» Page extract
::::::::::

The year 1856 came to a close. The new year was ushered in with an attack by the Chinese on Dutch Folly on the 1st of January. Six guns mounted on the Canton shore, and four on the opposite shore, fired into the Folly; but the small English force there stationed soon quelled this attack. On the 4th, a fleet of war-junks opened fire on the Comus and Hornet at the barrier in Macao Passage. No sooner did news of this attack reach Admiral Seymour, than he hastened forward in the Coromandel, towing all the available boats of the other ships. On nearing the junks, some of them undauntedly attacked the Coromandel, the boats, and a fort called the Teetotum Fort, which the English had before captured. The junks were heavily armed, and some of them had long snake-boats lashed to each side to row them along. A third fleet came down Sulphur Creek, and attacked the Niger and the Encounter. This was altogether a new aspect of the quarrel; the Chinese, not in the least humbled by the demands of Bowring and Seymour, became the assailants in the Canton river, and fought with a resolution hardly expected by their opponents. The attacks were not attended with very definite results. Not one junk was taken; they retired and collected into a somewhat formidable fleet of nearly four hundred.

The state of affairs was in every sense unsatisfactory to the English authorities. Commissioner Yeh was as firm as ever, and severely reproved the Canton gentry and merchants who had sent deputations to Sir Michael. He issued proclamations, denouncing the ‘barbarians’ in fiercer terms than before. Cruel massacres took place, whenever an isolated Englishman chanced to fall into the hands of the Chinese. Proclamations in the native language found their way to Hong-kong, inviting the seventy thousand Chinese residing in that island to rise against their English employers. Some of these Chinese were detected in attempts to introduce poison into the bread made for and sold to the English residents by the Chinese bakers. Against all this Bowring and Seymour could do little; and yet something, it was felt, must be attempted; for British trade at Canton was for a time ruined; and if matters were allowed to remain in their present state, the triumph of the Chinese would be most humiliating and pernicious to the English.

::::::::::

» Data lines
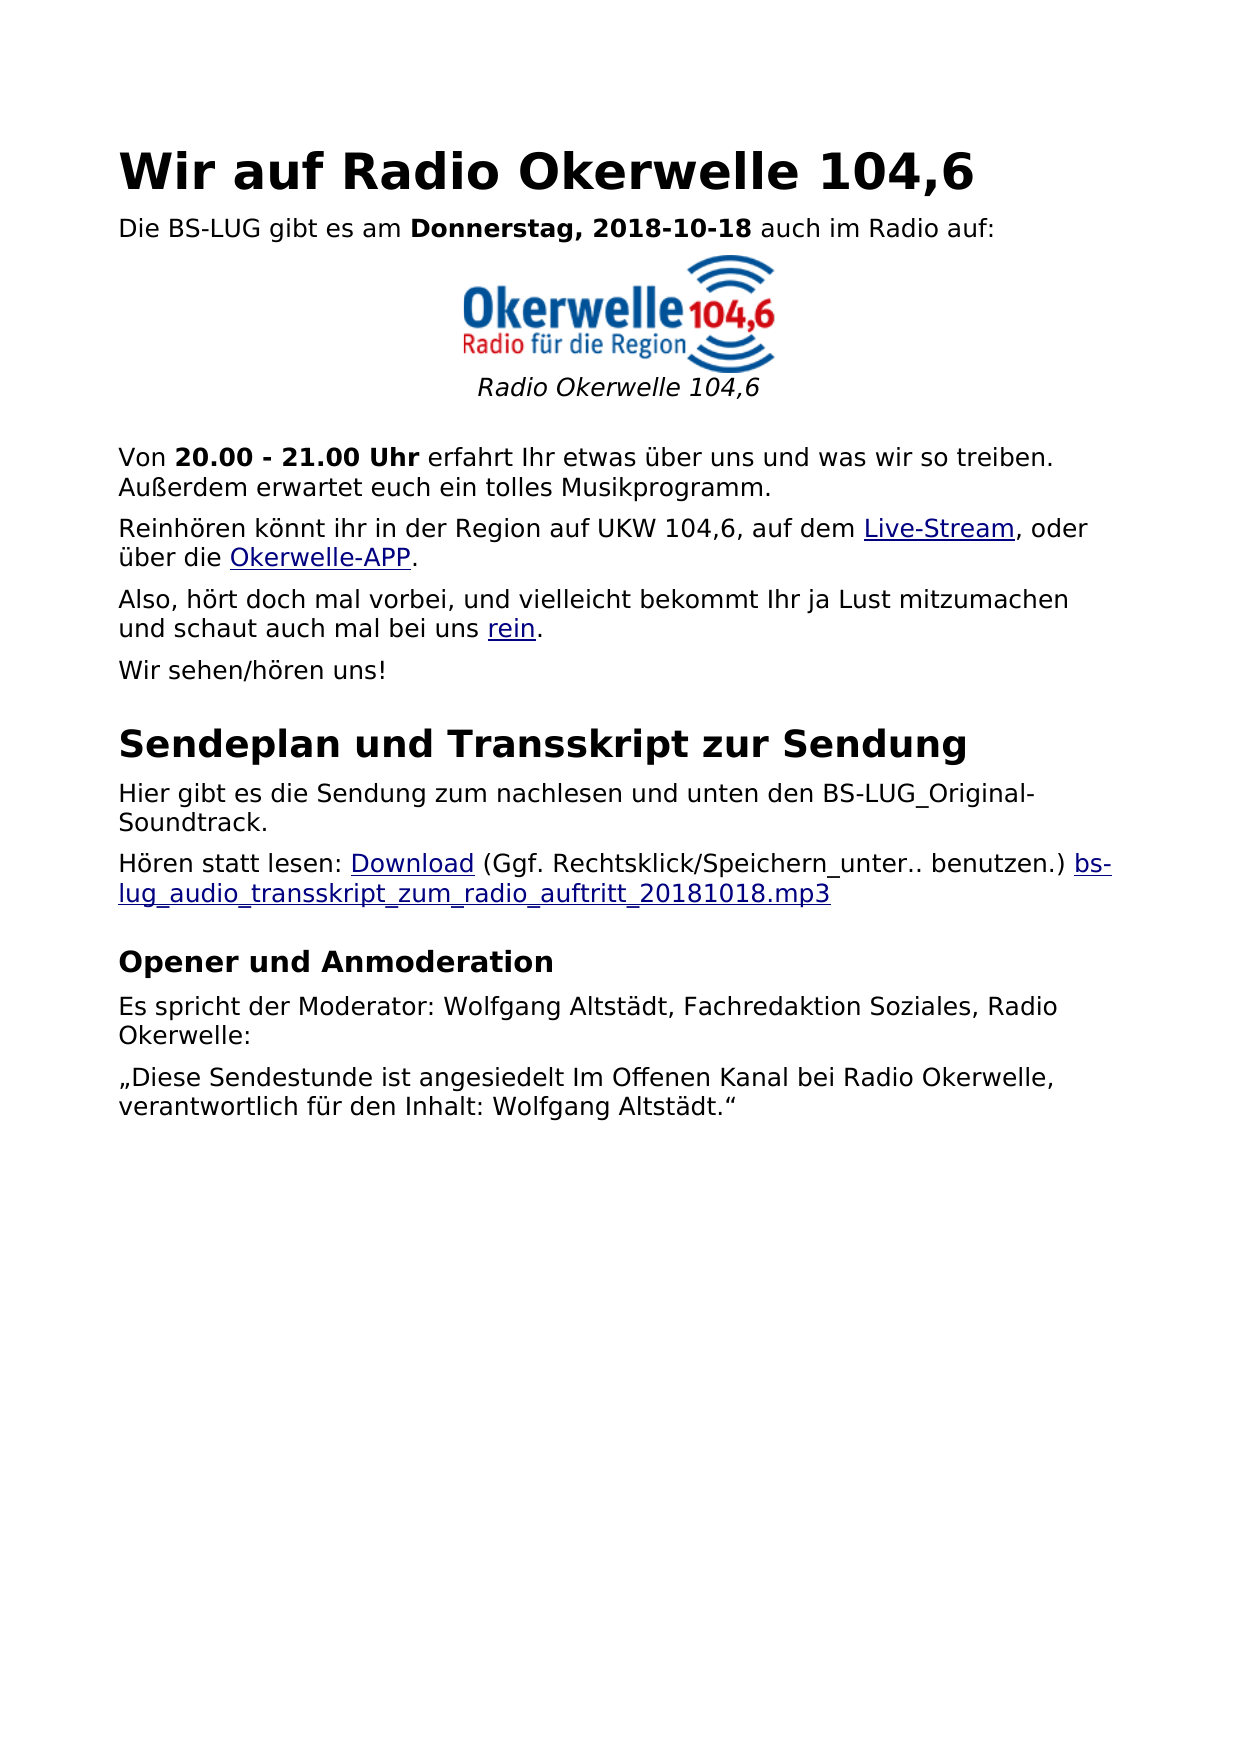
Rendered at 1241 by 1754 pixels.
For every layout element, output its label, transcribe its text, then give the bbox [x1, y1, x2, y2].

text Es spricht der Moderator: Wolfgang Altstädt, Fachredaktion Soziales, Radio Okerwelle: [118, 992, 1122, 1050]
text Von 20.00 - 21.00 Uhr erfahrt Ihr etwas über uns und was wir so treiben. Außerdem erwartet euch ein tolles Musikprogramm. [118, 443, 1122, 502]
text Die BS-LUG gibt es am Donnerstag, 2018-10-18 auch im Radio auf: [118, 214, 1122, 243]
subtitle Wir auf Radio Okerwelle 104,6 [118, 143, 1122, 201]
text „Diese Sendestunde ist angesiedelt Im Offenen Kanal bei Radio Okerwelle, verantwortlich für den Inhalt: Wolfgang Altstädt.“ [118, 1063, 1122, 1121]
text Wir sehen/hören uns! [118, 656, 1122, 685]
text Hören statt lesen: Download (Ggf. Rechtsklick/Speichern_unter.. benutzen.) bs-lug_audio_transskript_zum_radio_auftritt_20181018.mp3 [118, 850, 1122, 908]
subtitle Opener und Anmoderation [118, 946, 1122, 979]
text Hier gibt es die Sendung zum nachlesen und unten den BS-LUG_Original-Soundtrack. [118, 779, 1122, 837]
picture [463, 255, 777, 373]
subtitle Sendeplan und Transskript zur Sendung [118, 723, 1122, 766]
text Also, hört doch mal vorbei, und vielleicht bekommt Ihr ja Lust mitzumachen und schaut auch mal bei uns rein. [118, 585, 1122, 643]
text Radio Okerwelle 104,6 [464, 373, 776, 402]
text Reinhören könnt ihr in der Region auf UKW 104,6, auf dem Live-Stream, oder über die Okerwelle-APP. [118, 514, 1122, 573]
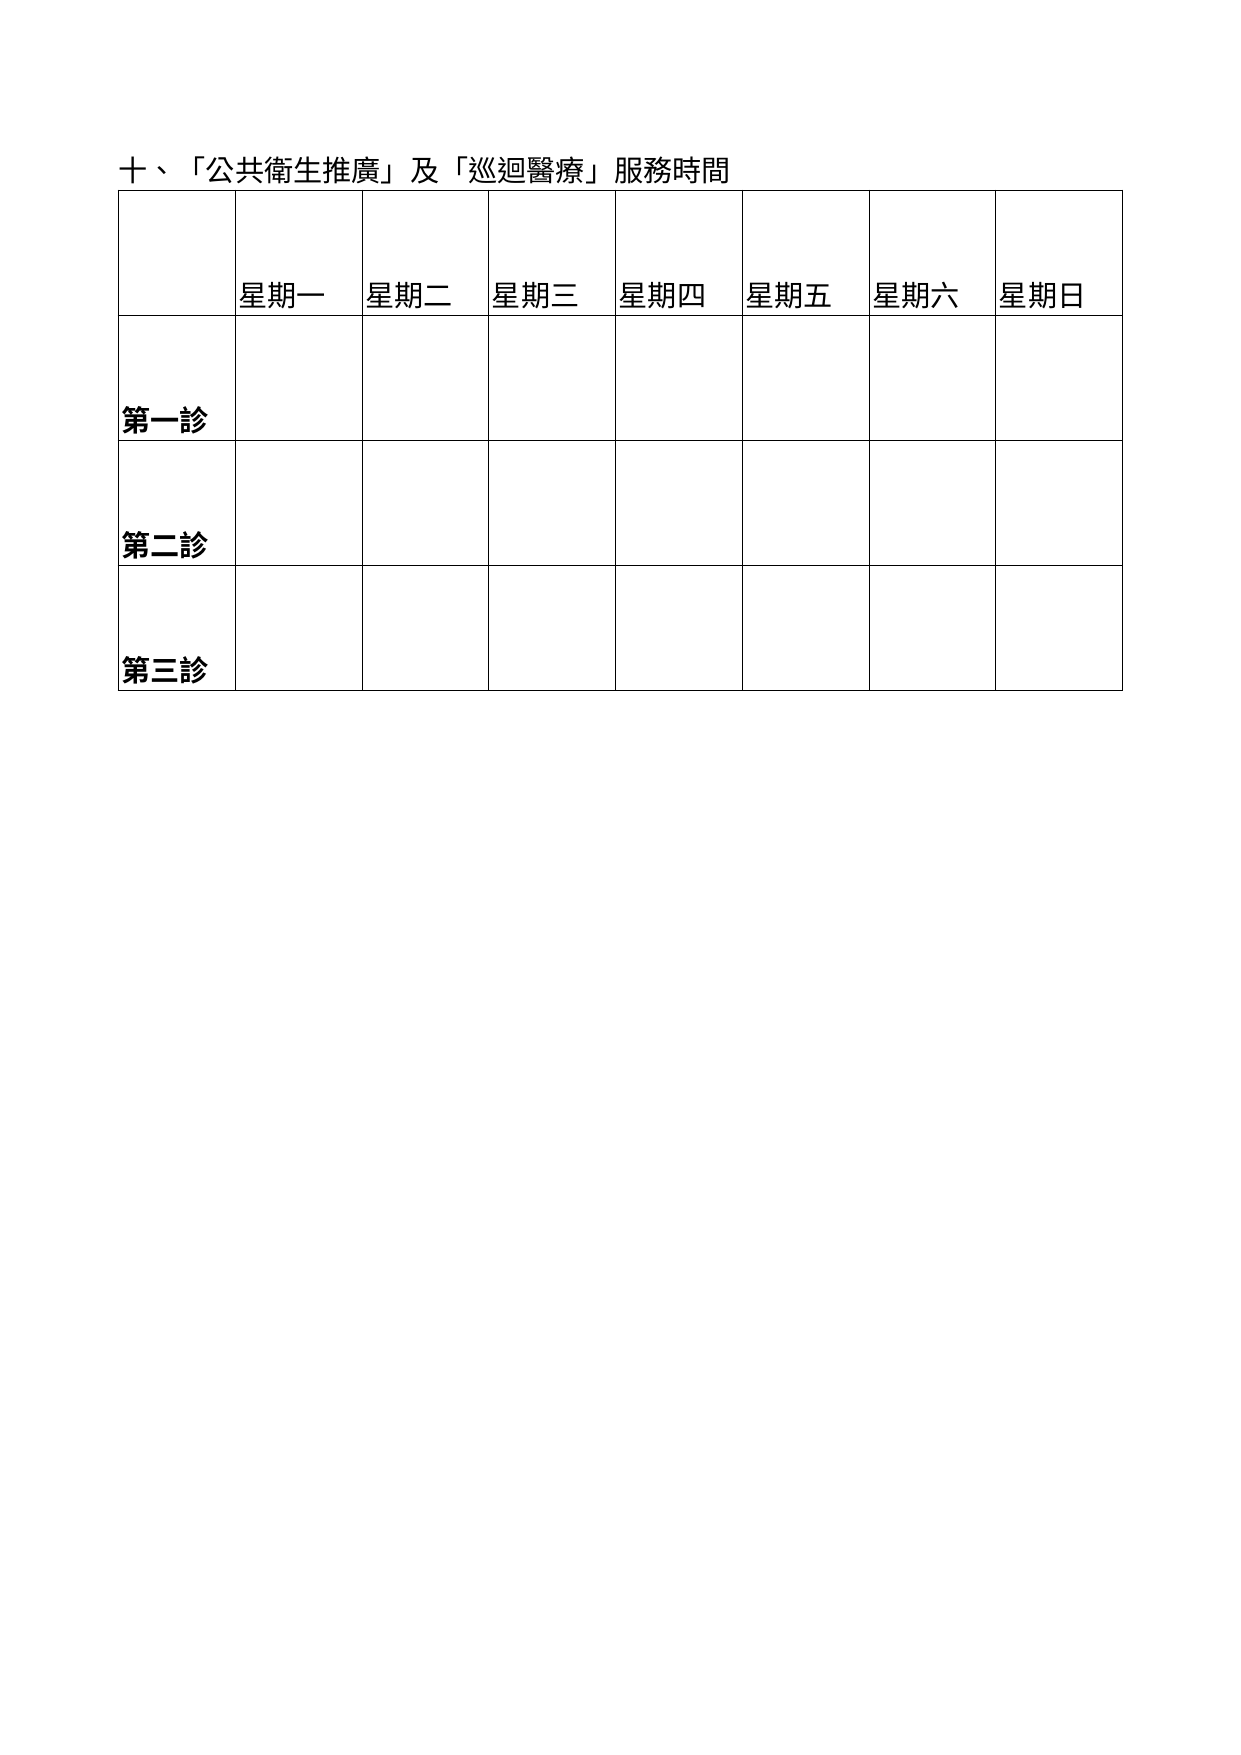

::::::::::

» Written instruction
In the account of the 1857 fighting on the Canton river:
(a) On what date did the Chinese attack Dutch Folly?
(b) Which two ships did the fleet coming down Sulphur Creek attack?
(c) How many Chinese living on Hong-kong did the proclamations invite to rise against their English employers?

» Output for this exercise
(a) The 1st of January.
(b) The Niger and the Encounter.
(c) Seventy thousand.